Irm Hermann was one of the centerpieces of the Fassbinder Cinematic Universe. She died in Berlin at the age of 77 from an unspecified illness. With her fake dry airs of Margaret Thatcher, the actress may not have had the immediate attire of other muses of the Bavarian filmmaker, such as Hanna Schygulla (Hollywood glamor but frozen in German) or Margit Carstensen (serious of tragedian neurotic). But it had its place in the rascal petty bourgeois department, perfect in the systematic critical enterprise of the FRG by RWF. As early as 1966, Fassbinder had diverted her from a career as a secretary at the Munich auto club to convince her to act as an actor in his radical theater troupe, Anti-Theater. She will appear in 18 of her films and TV series, with the essence of playing roles of “born victims” : “She finds her identity or her pleasure only in suffering, in being oppressed”, said Fassbinder of her.

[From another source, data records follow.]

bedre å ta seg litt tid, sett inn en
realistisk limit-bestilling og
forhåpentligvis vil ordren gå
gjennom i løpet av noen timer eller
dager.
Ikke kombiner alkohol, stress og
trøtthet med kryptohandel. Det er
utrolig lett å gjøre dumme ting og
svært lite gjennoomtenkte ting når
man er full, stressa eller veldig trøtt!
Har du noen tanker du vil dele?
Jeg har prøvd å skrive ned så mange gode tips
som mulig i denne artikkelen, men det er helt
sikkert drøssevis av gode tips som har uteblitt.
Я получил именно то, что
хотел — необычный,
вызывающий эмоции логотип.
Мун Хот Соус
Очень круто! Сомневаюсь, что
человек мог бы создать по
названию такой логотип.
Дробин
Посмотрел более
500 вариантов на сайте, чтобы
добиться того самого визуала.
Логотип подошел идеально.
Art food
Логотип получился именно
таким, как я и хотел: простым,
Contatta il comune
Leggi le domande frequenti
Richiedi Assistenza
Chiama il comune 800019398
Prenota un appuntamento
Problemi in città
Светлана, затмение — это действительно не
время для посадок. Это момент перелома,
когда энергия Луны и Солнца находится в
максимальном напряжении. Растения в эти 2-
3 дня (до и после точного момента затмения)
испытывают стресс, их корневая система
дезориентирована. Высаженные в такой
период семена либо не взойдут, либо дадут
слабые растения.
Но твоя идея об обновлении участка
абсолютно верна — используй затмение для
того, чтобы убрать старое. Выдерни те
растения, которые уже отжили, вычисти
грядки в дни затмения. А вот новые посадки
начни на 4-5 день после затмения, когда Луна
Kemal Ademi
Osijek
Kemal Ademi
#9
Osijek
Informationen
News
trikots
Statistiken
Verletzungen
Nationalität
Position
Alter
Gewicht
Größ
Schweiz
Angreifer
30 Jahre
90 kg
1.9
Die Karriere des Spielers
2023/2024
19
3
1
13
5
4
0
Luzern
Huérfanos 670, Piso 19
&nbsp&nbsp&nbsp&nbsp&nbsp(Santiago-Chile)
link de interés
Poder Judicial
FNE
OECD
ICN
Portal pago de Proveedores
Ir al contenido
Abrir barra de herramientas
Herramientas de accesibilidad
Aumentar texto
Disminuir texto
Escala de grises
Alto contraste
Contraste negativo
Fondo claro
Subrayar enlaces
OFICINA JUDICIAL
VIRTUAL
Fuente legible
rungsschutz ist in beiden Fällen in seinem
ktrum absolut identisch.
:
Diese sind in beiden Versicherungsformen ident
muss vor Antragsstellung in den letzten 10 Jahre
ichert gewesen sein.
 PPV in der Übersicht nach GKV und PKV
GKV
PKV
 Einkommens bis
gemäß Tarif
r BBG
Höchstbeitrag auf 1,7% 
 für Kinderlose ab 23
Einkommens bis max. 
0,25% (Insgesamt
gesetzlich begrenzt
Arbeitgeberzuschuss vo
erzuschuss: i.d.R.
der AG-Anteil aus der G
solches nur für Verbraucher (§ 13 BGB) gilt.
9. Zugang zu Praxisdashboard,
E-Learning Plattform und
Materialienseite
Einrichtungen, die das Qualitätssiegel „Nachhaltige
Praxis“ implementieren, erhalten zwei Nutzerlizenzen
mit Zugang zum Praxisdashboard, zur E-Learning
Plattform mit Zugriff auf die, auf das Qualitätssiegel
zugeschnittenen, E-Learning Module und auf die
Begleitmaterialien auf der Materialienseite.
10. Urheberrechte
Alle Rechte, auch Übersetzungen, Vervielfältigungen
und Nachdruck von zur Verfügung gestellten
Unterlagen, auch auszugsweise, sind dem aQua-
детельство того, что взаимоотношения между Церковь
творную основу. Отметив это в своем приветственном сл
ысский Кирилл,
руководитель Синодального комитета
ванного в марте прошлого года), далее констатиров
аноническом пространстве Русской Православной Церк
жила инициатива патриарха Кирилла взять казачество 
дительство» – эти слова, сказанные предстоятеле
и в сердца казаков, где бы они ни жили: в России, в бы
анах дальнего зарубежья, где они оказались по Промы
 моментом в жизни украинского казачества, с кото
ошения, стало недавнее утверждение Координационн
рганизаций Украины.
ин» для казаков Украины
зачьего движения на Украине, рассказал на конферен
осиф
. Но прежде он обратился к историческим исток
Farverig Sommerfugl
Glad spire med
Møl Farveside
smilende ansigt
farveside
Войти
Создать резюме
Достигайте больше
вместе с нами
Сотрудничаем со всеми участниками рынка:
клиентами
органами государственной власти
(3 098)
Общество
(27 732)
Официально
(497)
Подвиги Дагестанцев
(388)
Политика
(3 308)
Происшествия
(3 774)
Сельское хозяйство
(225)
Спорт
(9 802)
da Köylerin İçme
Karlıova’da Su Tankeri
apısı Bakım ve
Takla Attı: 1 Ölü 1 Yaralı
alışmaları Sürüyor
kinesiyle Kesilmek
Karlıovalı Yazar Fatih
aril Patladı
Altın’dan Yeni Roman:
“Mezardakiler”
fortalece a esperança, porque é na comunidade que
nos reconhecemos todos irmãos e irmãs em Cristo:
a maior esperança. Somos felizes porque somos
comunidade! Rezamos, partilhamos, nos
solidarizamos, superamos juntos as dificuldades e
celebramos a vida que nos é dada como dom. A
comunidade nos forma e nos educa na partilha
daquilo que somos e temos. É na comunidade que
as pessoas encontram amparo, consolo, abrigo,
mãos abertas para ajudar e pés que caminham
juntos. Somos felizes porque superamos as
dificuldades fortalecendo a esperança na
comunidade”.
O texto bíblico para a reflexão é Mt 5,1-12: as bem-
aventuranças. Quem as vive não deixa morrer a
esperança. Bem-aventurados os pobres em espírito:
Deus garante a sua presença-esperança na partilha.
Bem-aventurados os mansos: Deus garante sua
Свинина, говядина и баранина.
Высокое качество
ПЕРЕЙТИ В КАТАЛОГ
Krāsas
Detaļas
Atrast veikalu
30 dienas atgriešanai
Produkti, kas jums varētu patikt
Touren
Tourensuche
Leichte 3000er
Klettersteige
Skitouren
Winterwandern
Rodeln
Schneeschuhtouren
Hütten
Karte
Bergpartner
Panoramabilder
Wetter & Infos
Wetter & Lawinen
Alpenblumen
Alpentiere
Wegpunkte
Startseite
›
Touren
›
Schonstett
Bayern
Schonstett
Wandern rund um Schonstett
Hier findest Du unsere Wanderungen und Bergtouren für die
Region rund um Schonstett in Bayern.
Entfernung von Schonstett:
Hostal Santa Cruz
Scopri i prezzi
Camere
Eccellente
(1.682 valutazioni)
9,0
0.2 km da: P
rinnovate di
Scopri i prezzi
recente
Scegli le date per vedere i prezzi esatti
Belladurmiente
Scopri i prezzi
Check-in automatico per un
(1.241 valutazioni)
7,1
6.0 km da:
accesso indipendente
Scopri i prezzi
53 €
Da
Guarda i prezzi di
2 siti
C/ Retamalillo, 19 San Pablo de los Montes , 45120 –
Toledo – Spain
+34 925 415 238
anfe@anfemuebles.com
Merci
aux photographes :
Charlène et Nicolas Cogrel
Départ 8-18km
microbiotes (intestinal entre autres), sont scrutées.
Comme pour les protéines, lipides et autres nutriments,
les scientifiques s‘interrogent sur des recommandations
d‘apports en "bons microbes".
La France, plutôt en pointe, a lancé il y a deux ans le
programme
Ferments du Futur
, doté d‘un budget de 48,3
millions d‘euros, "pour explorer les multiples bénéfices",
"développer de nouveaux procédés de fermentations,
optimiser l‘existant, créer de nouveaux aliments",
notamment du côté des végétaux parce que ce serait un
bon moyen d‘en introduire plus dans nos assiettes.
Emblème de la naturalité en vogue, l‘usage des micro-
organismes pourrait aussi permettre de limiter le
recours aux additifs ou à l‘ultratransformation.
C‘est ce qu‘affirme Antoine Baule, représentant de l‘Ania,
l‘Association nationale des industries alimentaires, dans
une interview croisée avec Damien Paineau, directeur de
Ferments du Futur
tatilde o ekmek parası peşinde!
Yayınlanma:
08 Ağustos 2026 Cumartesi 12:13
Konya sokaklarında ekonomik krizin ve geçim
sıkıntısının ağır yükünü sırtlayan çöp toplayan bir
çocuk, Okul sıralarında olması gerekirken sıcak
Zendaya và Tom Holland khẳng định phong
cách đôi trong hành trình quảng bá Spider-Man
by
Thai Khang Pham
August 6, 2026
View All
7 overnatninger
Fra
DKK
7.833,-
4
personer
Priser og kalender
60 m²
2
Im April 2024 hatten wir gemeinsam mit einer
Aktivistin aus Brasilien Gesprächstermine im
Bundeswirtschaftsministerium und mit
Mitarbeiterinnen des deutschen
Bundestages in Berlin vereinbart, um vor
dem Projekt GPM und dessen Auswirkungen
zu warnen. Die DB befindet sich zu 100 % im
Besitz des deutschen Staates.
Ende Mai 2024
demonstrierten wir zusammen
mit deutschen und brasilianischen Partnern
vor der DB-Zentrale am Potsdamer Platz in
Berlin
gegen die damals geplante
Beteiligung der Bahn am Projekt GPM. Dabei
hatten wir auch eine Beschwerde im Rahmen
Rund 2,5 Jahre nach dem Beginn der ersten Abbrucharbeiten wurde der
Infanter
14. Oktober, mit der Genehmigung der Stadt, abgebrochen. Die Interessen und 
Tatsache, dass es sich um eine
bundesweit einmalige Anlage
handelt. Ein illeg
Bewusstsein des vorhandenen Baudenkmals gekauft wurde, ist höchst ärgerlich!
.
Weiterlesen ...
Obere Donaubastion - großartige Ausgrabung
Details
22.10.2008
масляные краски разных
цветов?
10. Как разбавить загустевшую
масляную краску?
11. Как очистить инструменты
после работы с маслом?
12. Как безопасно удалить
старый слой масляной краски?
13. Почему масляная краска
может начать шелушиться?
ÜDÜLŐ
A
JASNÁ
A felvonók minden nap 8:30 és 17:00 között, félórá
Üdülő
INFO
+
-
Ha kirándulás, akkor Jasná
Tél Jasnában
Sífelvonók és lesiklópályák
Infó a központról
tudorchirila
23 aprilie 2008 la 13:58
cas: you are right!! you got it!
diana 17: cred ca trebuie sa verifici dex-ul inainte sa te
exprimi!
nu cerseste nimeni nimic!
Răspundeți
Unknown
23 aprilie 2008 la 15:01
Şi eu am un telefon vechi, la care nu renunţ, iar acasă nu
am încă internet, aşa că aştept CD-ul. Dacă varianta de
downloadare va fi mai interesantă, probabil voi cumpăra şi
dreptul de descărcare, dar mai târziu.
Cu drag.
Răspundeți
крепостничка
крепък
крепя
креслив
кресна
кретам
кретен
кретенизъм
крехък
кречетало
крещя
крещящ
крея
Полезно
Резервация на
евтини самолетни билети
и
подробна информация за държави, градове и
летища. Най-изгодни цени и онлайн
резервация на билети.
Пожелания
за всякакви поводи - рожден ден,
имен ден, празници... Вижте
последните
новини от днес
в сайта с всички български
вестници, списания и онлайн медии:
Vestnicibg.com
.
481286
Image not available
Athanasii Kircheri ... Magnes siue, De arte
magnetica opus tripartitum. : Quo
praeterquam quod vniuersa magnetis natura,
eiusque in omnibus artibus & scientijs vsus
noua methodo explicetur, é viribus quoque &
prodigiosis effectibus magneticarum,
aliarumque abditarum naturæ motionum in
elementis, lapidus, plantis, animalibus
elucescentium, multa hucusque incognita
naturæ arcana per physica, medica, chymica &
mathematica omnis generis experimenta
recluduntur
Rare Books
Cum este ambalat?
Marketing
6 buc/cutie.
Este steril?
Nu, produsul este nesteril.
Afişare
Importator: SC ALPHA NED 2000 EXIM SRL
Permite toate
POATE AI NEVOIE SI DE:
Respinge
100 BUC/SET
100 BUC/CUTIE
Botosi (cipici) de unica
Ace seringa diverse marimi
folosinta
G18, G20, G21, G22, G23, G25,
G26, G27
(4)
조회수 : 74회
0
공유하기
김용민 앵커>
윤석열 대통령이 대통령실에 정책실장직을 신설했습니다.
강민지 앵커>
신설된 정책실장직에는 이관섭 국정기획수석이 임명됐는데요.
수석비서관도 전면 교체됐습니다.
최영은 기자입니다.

The most beautiful revenge
Maso certainly, on screen and in life (we no longer count the anecdotes on “RWF” pushing her to the limit as a girlfriend-roommate-confidant-interpreter), but enough to feed unforgettable, painful moments, like her household tears during some ultimate baked scene in the Four Seasons Merchant (1972) or her role as mutiny maid, enamored of her boss, in the Bitter Tears of Petra von Kant (1972). Why so much love-hate? Although he said he never saw the resemblance, Hermann still had a family resemblance to the distant mother of the filmmaker (small eyes, small pinched but predatory mouth). A way to punish her and proclaim her love. The most beautiful revenge of that which RWF said that “When she was doing something right, you had to make an effort to notice it” was in fact playing continuously elsewhere, beyond the reach of the ogre, in the cinema (notably for Werner Herzog in Woyzeck (1979) or German chainsaw massacre (1990) by Christoph Schlingensief), on television and on stage (Hamlet) until the end of his life.